WHAT TO PRODUCE =
Find the lines below that contain "Tortosa" and tally them. Return only the total.

MATERIAL FOR THIS TASK =
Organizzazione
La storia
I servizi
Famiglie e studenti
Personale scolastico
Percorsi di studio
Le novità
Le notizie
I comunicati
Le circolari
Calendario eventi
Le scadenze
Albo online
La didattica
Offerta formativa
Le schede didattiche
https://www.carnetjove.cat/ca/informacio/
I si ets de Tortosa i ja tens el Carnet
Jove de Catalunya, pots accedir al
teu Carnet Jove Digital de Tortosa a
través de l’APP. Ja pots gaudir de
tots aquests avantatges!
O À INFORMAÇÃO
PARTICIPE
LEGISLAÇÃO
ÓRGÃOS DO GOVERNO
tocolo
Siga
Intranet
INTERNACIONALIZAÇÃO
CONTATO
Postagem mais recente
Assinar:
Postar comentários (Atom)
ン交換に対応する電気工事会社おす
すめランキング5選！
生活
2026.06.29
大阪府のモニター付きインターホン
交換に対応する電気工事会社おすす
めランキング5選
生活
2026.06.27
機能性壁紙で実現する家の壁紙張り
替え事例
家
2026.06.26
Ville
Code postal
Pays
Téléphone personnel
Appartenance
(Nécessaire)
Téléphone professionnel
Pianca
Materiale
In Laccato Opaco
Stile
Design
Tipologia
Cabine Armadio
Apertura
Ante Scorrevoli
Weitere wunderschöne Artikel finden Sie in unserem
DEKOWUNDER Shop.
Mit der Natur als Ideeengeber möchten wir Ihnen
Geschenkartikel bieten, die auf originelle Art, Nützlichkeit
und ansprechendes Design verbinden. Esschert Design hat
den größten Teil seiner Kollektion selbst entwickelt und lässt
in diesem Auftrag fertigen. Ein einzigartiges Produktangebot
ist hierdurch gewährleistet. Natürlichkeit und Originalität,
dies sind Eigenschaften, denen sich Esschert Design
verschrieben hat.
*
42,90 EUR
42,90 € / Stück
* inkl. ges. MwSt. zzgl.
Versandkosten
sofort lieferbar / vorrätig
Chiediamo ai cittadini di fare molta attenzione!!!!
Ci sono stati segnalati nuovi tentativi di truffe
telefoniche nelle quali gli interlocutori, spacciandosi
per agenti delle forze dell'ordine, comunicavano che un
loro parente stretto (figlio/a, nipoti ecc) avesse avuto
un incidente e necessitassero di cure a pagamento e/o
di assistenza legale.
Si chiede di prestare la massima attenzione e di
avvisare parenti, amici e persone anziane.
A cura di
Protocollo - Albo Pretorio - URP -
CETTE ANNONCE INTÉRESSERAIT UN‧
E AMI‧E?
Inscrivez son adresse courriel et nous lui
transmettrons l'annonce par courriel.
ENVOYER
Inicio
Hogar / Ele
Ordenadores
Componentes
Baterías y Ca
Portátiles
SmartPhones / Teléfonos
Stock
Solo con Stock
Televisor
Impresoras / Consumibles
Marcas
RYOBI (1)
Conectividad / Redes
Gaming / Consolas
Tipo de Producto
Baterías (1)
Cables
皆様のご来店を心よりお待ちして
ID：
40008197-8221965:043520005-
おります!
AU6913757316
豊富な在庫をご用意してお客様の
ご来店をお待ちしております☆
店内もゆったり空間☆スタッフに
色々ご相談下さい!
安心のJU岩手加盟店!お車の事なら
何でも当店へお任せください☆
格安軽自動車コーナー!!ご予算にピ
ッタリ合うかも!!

EXERCISE RESULT =
2